Eureka, kata Archimedes usai menemukan hukum kesetimbangan volume. Eureka
berarti “aku menemukannya”, sebuah ungkapan atas pencerahan pemikiran. Sebentuk
euforia. Inilah yang jadi kekuatan dalam kaderisasi fasis agama di kampus-kampus. Melalui doktrin mereka
mengubah pandangan awam menjadi seorang penemu yang tercerahkan. Ini yang saya katakan
sebagai new born… Dan, semua new born… rata-rata merasa sudah
mempunyai kebenaran sejati atas apa yang baru ditemukannya. Seperti keluar dari
zaman kegelapan menuju kesempurnaan. Felix Siaw boleh jadi adalah contoh yang
ideal. Ia yang sebelumnya mualaf tionghoa, kini menjadi salah satu marketing
utama HTI di Indonesia. Ini kasus untuk new
born moslem, pada kasus lain pada agama dan ideologi apapun gejalanya sama.
Di alam demokrasi, semua orang bebas punya ideologi atau pemikiran apapun.
Namun ada ironi di sini, soal fasisme. Mereka anti demokrasi, namun mereka
hanya bisa hidup dan berkembang di negara demokrasi. Hizbut Tahrir berpusat di
Inggris dan punya cabang di Indonesia. PKS sebagai cabang dari Ikhwanul Muslimin
Mesir, menjadi partai politik di Indonesia. Seperti fasis pada umumnya mereka
selalu membawa isu kesamaan, dalam fasisme agama tentu yang ingin dibangun
adalah imaji kejayaan di masa lampau tentang kejayaan khilafah.

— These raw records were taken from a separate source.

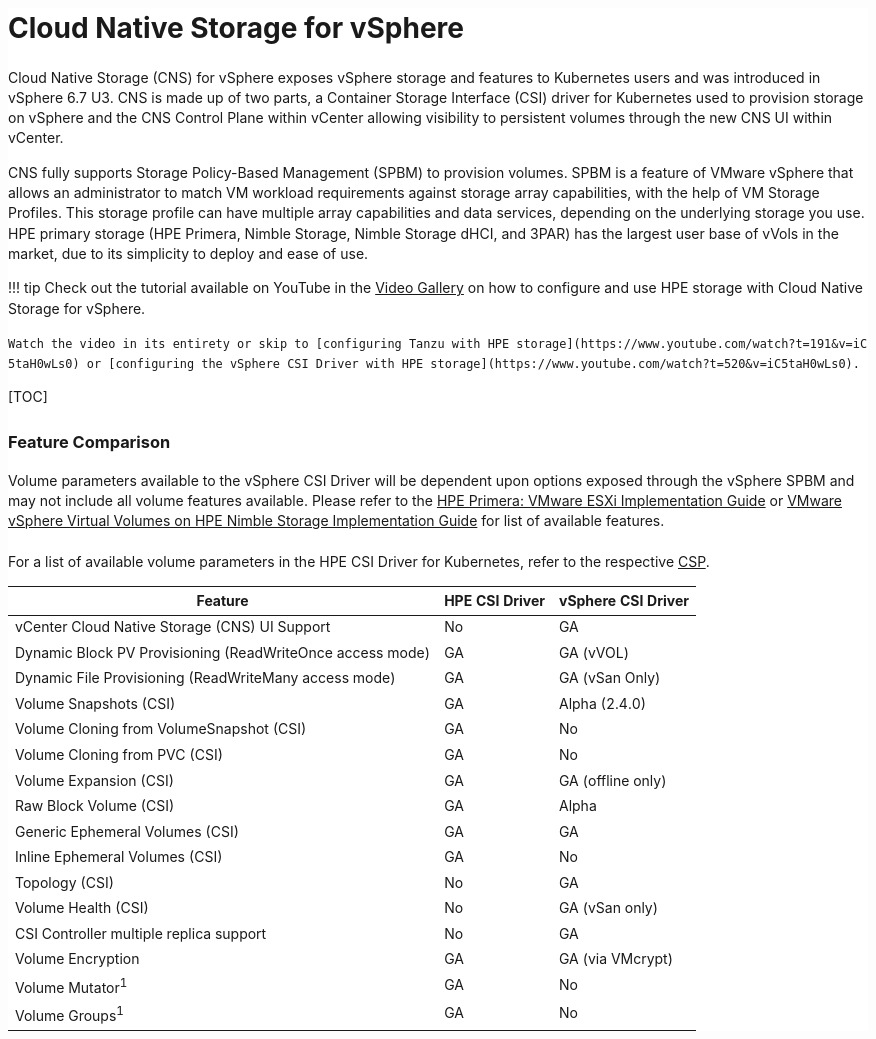 # Cloud Native Storage for vSphere

Cloud Native Storage (CNS) for vSphere exposes vSphere storage and features to Kubernetes users and was introduced in vSphere 6.7 U3. CNS is made up of two parts, a Container Storage Interface (CSI) driver for Kubernetes used to provision storage on vSphere and the CNS Control Plane within vCenter allowing visibility to persistent volumes through the new CNS UI within vCenter.

CNS fully supports Storage Policy-Based Management (SPBM) to provision volumes. SPBM is a feature of VMware vSphere that allows an administrator to match VM workload requirements against storage array capabilities, with the help of VM Storage Profiles. This storage profile can have multiple array capabilities and data services, depending on the underlying storage you use. HPE primary storage (HPE Primera, Nimble Storage, Nimble Storage dHCI, and 3PAR) has the largest user base of vVols in the market, due to its simplicity to deploy and ease of use.

!!! tip
    Check out the tutorial available on YouTube in the [Video Gallery](../../learn/video_gallery/index.md#using_hpe_primera_and_hpe_nimble_storage_with_the_vmware_tanzu_and_vsphere_csi_driver) on how to configure and use HPE storage with Cloud Native Storage for vSphere. 
    
    Watch the video in its entirety or skip to [configuring Tanzu with HPE storage](https://www.youtube.com/watch?t=191&v=iC5taH0wLs0) or [configuring the vSphere CSI Driver with HPE storage](https://www.youtube.com/watch?t=520&v=iC5taH0wLs0).

[TOC]

### Feature Comparison

Volume parameters available to the vSphere CSI Driver will be dependent upon options exposed through the vSphere SPBM and may not include all volume features available. Please refer to the [HPE Primera: VMware ESXi Implementation Guide](https://support.hpe.com/hpesc/public/docDisplay?docLocale=en_US&docId=emr_na-a00088903en_us) or [VMware vSphere Virtual Volumes on HPE Nimble Storage Implementation Guide](https://psnow.ext.hpe.com/doc/a00044881enw) for list of available features. <br /> <br /> For a list of available volume parameters in the HPE CSI Driver for Kubernetes, refer to the respective [CSP](../../container_storage_provider/index.md).

| Feature                                         | HPE CSI Driver | vSphere CSI Driver |
| --------------------------------------------- | -------------- | -------------------- |
| vCenter Cloud Native Storage (CNS) UI Support | No             | GA                   |
| Dynamic Block PV Provisioning (ReadWriteOnce access mode) | GA | GA (vVOL)            |
| Dynamic File Provisioning (ReadWriteMany access mode)     | GA | GA (vSan Only)       |
| Volume Snapshots (CSI)                        | GA             | Alpha (2.4.0)        |
| Volume Cloning from VolumeSnapshot (CSI)      | GA             | No                   |
| Volume Cloning from PVC (CSI)                 | GA             | No                   |
| Volume Expansion (CSI)                        | GA             | GA (offline only)    |
| Raw Block Volume (CSI)                        | GA             | Alpha                |
| Generic Ephemeral Volumes (CSI)               | GA             | GA                   |
| Inline Ephemeral Volumes (CSI)                | GA             | No                   |
| Topology (CSI)                                | No             | GA                   |
| Volume Health (CSI)                           | No             | GA (vSan only)       |
| CSI Controller multiple replica support       | No             | GA                   |
| Volume Encryption                             | GA             | GA (via VMcrypt)     |
| Volume Mutator<sup>1</sup>                    | GA             | No                   |
| Volume Groups<sup>1</sup>                     | GA             | No                   |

Walau mereka
berada di Indonesia, isu yang terus menerus menjadi bahan bakar utamanya adalah
Palestina. Mudah sekali kita menemukan bendera Palestina saat berdemo sebagai
atributnya, baik dikibarkan atau menempel dipakaianya. Bukannya abai terhadap
persoalan Palestina, jelas ada pelanggaran hak asasi manusia di sana. Ada
kejahatan kemanusiaan, tak bisa kita pungkiri. Namun, isu yang mereka angkat
bukan itu, tetapi “umat Islam yang di bantai”dan “Islam dilecehkan”. Walau
mereka di Indonesia, jarang sekali mereka rajin mengangkat isu soal pendidikan,
kemiskinan atau lapangan pekerjaan yang tentunya juga permasalahan umat Islam.

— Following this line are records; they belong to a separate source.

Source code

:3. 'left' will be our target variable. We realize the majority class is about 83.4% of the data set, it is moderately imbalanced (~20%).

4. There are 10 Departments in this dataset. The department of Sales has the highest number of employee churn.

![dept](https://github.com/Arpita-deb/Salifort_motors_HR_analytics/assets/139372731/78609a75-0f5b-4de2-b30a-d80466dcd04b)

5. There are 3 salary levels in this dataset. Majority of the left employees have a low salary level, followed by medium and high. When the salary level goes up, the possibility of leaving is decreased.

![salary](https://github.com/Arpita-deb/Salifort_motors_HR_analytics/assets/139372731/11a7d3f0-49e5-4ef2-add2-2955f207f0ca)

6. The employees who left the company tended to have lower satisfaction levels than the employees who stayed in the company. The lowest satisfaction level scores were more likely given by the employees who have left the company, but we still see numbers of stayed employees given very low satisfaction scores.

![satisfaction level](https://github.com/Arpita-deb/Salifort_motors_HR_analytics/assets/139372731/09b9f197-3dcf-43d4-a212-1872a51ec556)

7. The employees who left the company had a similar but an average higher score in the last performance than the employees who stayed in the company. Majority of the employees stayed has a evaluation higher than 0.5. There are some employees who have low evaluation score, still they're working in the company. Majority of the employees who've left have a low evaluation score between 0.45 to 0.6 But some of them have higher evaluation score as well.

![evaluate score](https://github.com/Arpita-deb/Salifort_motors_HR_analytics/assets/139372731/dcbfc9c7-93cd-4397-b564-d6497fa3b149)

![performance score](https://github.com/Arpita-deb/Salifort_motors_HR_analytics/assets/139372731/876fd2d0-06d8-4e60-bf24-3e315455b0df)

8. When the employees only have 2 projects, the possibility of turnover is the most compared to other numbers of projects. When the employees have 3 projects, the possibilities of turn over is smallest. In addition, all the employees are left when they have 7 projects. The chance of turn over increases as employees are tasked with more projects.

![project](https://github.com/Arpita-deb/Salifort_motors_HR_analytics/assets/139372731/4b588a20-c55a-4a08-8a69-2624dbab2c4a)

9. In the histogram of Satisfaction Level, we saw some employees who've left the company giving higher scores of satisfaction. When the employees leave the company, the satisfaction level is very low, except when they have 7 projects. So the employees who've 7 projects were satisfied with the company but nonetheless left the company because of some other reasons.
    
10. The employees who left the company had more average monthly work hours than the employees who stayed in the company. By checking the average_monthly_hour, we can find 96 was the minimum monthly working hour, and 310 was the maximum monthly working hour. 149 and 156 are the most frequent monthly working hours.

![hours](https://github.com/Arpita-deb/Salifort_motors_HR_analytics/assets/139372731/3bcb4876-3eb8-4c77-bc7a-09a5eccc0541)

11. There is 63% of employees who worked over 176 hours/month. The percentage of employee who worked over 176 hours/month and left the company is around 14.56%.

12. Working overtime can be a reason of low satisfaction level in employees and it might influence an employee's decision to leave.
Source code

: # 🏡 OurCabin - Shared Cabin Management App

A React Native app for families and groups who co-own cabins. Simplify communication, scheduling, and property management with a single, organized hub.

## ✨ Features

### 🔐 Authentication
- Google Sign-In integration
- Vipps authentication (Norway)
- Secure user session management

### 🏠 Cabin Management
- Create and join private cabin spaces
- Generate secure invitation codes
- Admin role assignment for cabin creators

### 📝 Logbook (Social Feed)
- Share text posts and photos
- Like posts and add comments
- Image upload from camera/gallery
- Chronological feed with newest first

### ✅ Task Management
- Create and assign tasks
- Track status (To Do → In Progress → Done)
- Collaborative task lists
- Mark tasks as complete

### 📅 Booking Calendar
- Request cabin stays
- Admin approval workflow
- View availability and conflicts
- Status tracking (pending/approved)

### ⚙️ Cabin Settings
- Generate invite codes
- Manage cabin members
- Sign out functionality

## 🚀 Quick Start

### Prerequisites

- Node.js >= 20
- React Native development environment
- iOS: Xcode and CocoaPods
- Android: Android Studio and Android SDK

Terang kalau, fasisme selalu memanfaatkan kondisi psikologis seperti :
frustasi, kemarahan dan perasaan tak aman. Untuk fasisme agama tentu jawaban
untuk keresahan-keresahan ini adalah doktrin kelompok mereka dengan ornamen
agama yang sempurna.
Persoalan maraknya kelompok fasis ini adalah disintegrasi. Dengan
memanfaatkan frase “Umat Islam” mereka menjadi teror (minimal psikis) untuk
kelompok-kelompok minoritas. Mereka menginginkan kesamaan yang selain mereka
adalah salah, dan seringkali disebut musuh.
Kalau fasisme model ini menjangkiti anak-anak muda kuliahan secara masif
mungkin tak lama lagi Indonesia akan berubah nama Indonistan mungkin. Menengok
sejarah, Islam tak masuk ke nusantara dengan prasangka kebencian. Pendekatan
kultural agama menjadi obat yang manjur melawan laju radikalisasi fasis jenis ini.